Now that we’ve got your training and recovery practices covered, let’s dive into some nutrition recommendations put together by Becky Rogers and I:
Check your fiber: December/January is a great time for those competing in the Open to start slowly adding in more carbohydrates so come game day, you are locked and loaded with the proper fuel to help you reach new intensities and promote better recovery. With increasing carbohydrates, depending on which type you choose, this could dramatically impact the amount of fiber you’re consuming, which could also impact your digestion.
The sweet spot for most people is between ~25-35g/day. Too high or too low can leave you experiencing digestive woes and running to the bathroom right before your coach starts the clock more than you already are!
Practice competition fueling protocols ahead of time: A big no-no is trying anything new on game day. This means you need to find another time that stimulates a competitive setting to practice what types of food your stomach can handle, how long before and after an attempt you can eat, and what works best for you. Be sure to consider different types of workouts too (Fran/lift complex versus 20:00 bodyweight AMRAP)

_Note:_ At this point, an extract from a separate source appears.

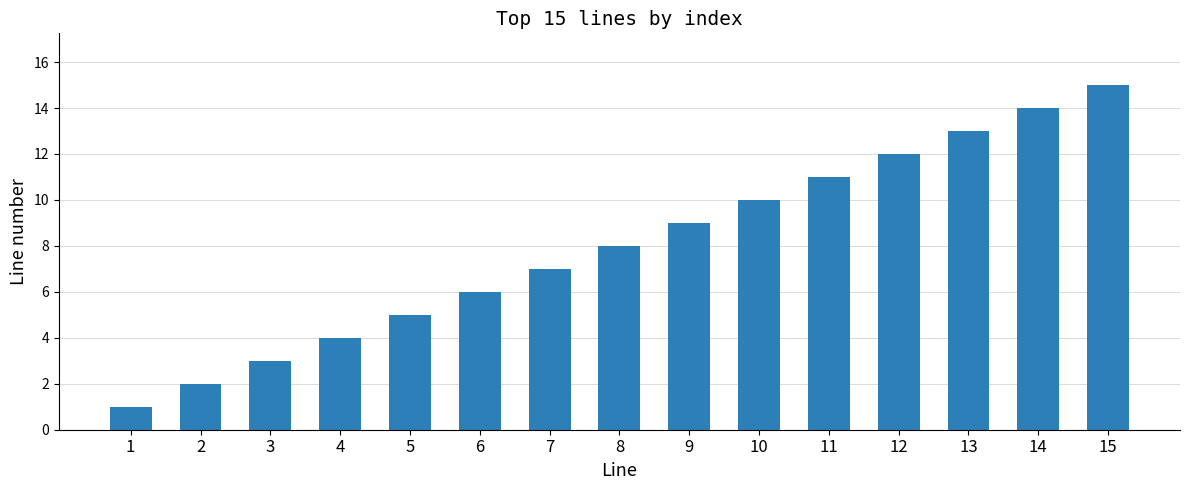

What is the smallest value displayed?

1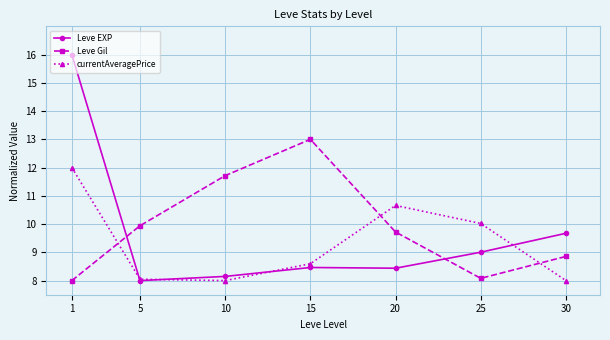

Where does the Leve Gil series first go above 9?

5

Hydrate, hydrate, hydrate: Kyle Ruth mentioned this, but depending on which part of the world you live in, the weather is mostly changing or doing so soon. Regardless if it’s getting colder, warmer, or drier, you will not want to get behind on your hydration. It can have a positive impact on mood, cognition, sleep, and athletic performance.
Some last takeaways that may be worth implementing:
Practice filming and set up logistics: Get used to filming your workouts, finding the best angles in the gym or your garage to include the clock, your equipment, and all of your movements. Practice setting up equipment in a way that promotes the quickest transitions and work on conditioning yourself to pick up the next piece of equipment that much faster.

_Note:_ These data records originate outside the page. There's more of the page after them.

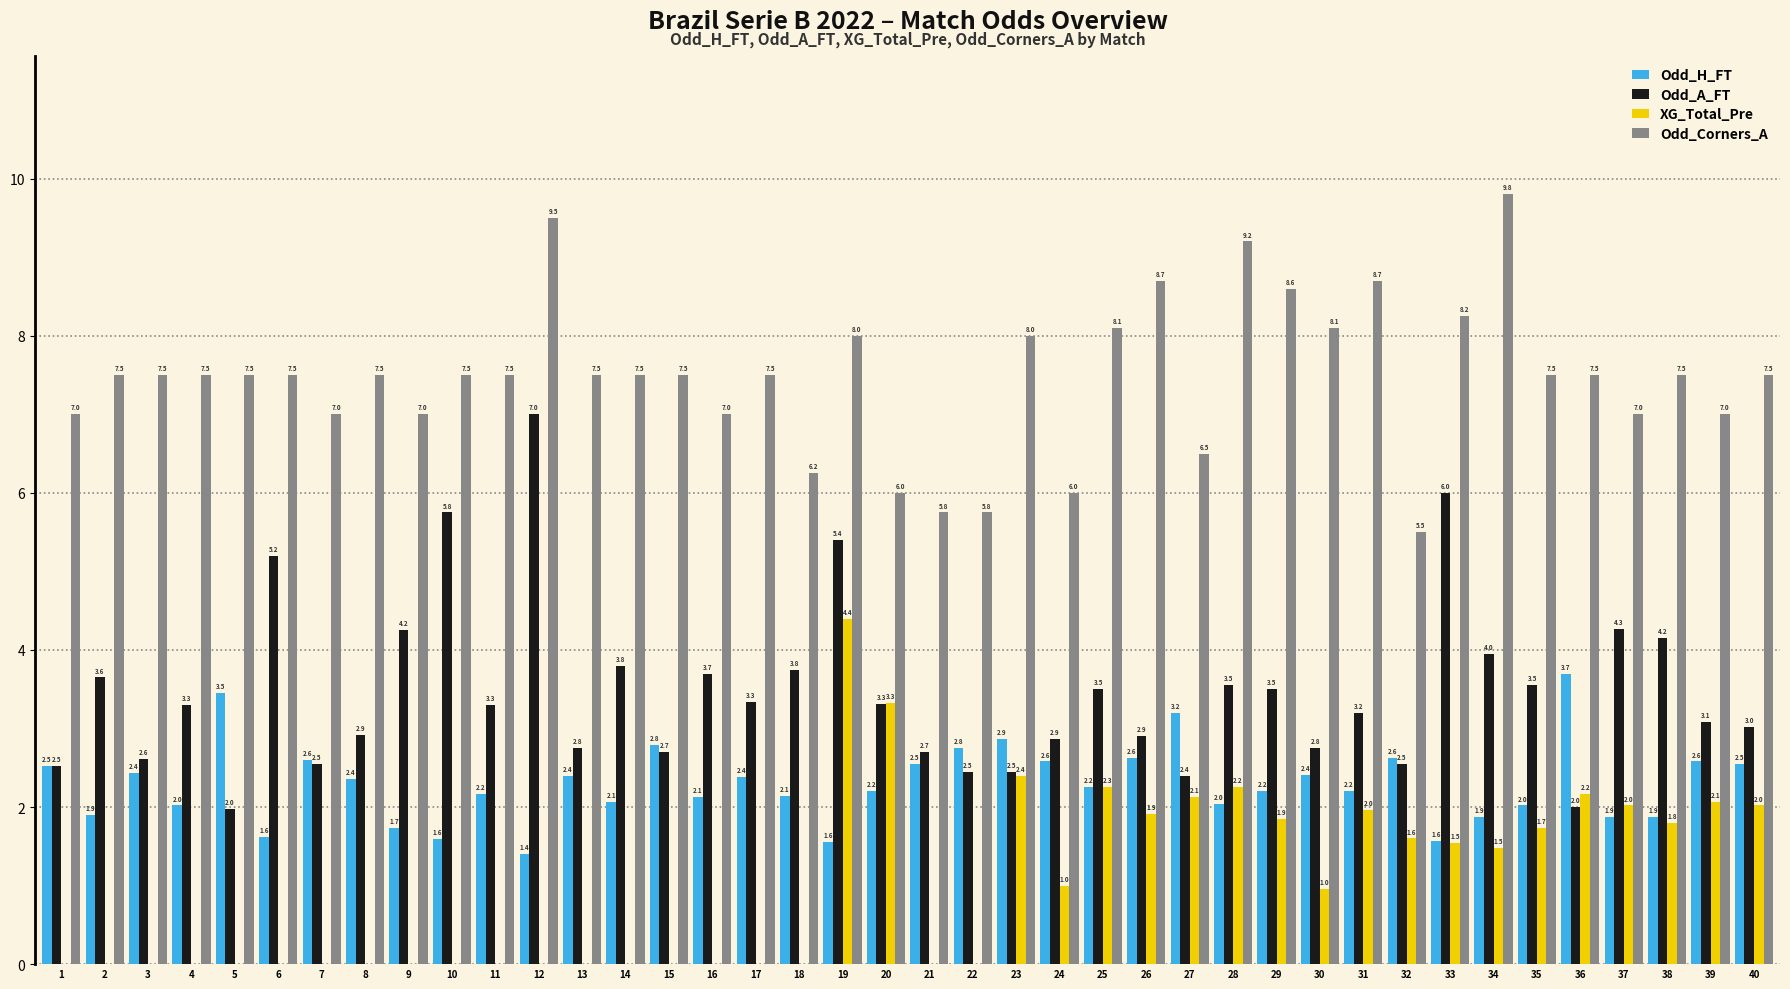

Which series changed the most between 11 and 37?

XG_Total_Pre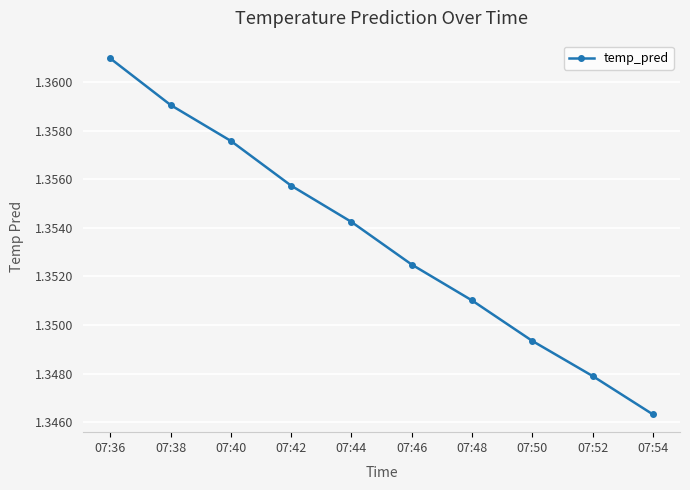

At which label is the value closest to 1?

07:54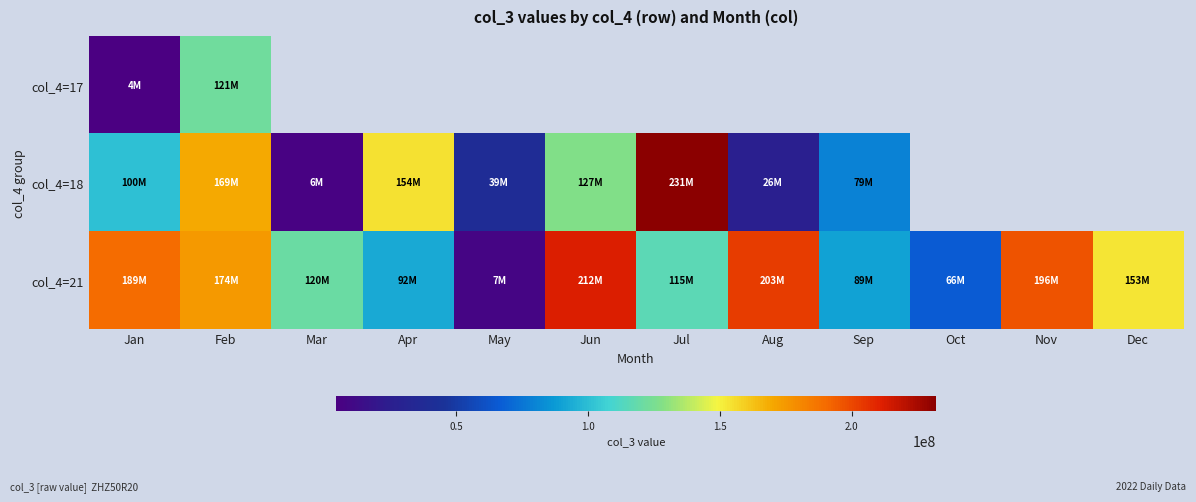

Is it true that col_4=18 equals 208919159.3 at Jun?

False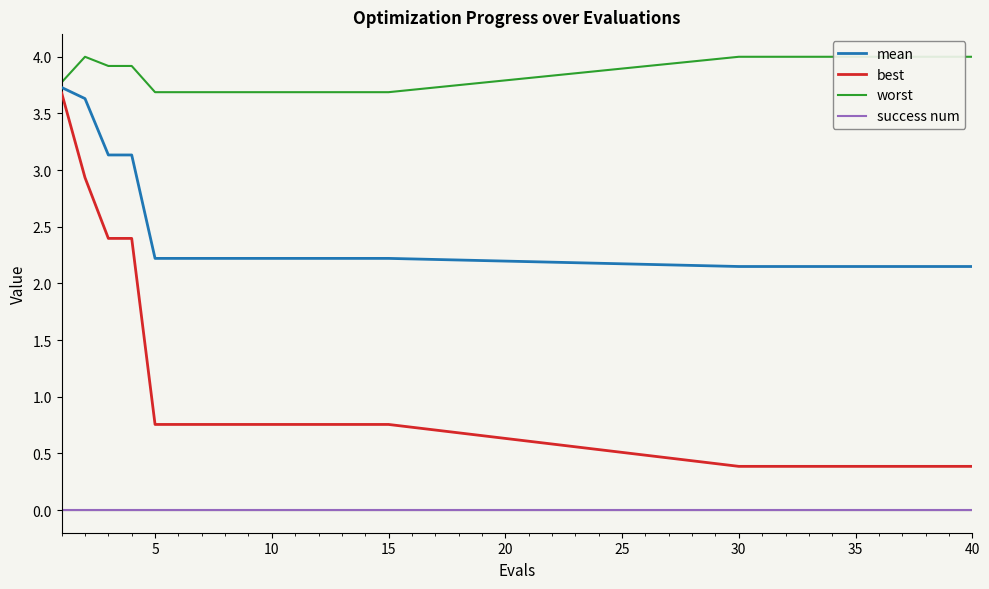

True or false: worst and best cross at least once.

False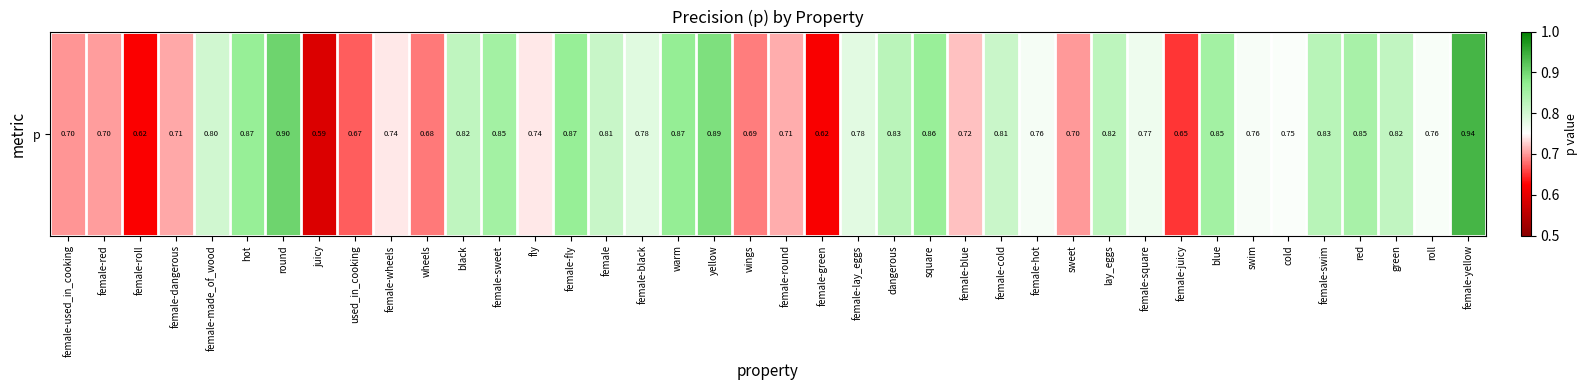

Reading right to left, transcribe all the data shown in this chart.

0.9	0.8	0.8	0.8	0.8	0.8	0.8	0.9	0.7	0.8	0.8	0.7	0.8	0.8	0.7	0.9	0.8	0.8	0.6	0.7	0.7	0.9	0.9	0.8	0.8	0.9	0.7	0.9	0.8	0.7	0.7	0.7	0.6	0.9	0.9	0.8	0.7	0.6	0.7	0.7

Ask someone to judge you: If you don’t know what it feels like to have a judge, get yourself comfortable with it. You’ll want to know what it feels like having someone count your reps, call you out on a “no rep” when necessary, learn how to manage feelings with that, and what it is like having a set of eyes on you at all times while performing your attempt.
Get control of your headspace: Do you experience nerves on game day? How do you manage them? Things to help with this are guided meditations, general relaxation practices, and breathing exercises. Explore which practices best fit you to help you keep negative thoughts out of your head and positive self-talk when your workout starts.
As we know CrossFit values preparing for the unknown and unknowable. If we can do our part in elevating as much of the unknown as possible beforehand, we can help promote much more confidence in your attempt and your performance for 24.1 when the clock hits 3,2,1, Go.